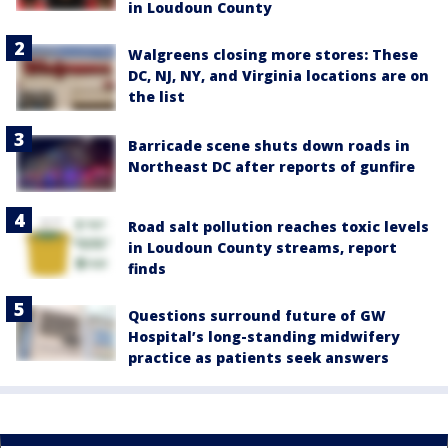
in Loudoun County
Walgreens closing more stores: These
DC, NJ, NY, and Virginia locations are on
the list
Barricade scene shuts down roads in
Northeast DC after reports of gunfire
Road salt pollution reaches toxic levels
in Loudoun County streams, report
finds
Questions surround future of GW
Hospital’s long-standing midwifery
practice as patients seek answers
━━━━━━━━
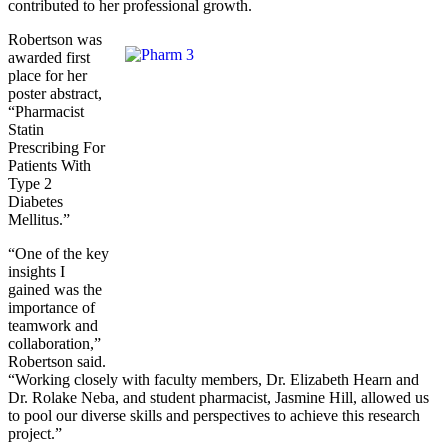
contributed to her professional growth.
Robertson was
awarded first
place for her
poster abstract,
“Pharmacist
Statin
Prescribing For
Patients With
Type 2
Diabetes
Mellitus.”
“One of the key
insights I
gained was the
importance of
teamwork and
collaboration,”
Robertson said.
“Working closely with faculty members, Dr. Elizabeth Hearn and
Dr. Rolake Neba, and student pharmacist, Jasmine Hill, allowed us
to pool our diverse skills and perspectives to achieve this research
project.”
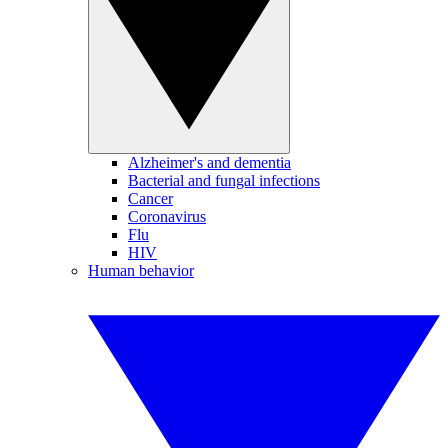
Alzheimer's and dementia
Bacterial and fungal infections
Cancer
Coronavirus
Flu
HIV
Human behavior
━━━━━━━━
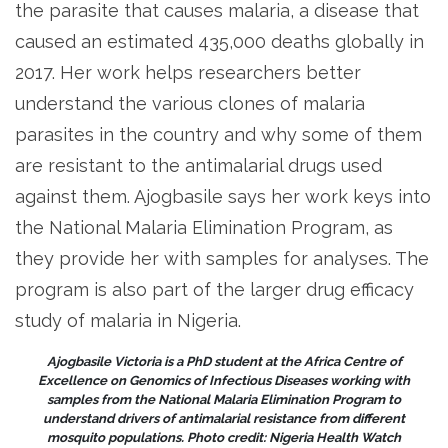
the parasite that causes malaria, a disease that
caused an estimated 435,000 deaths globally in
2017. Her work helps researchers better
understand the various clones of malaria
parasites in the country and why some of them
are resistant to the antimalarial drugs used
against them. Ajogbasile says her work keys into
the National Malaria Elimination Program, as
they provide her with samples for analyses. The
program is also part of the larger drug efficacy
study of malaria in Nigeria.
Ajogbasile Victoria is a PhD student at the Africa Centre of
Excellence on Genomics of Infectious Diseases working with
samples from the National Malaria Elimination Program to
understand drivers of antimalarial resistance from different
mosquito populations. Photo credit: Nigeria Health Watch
━━━━━━━━
=== What is expected ===
Only the number of lines in the data that hold "understand" should be stated.

=== Solution for this task ===
2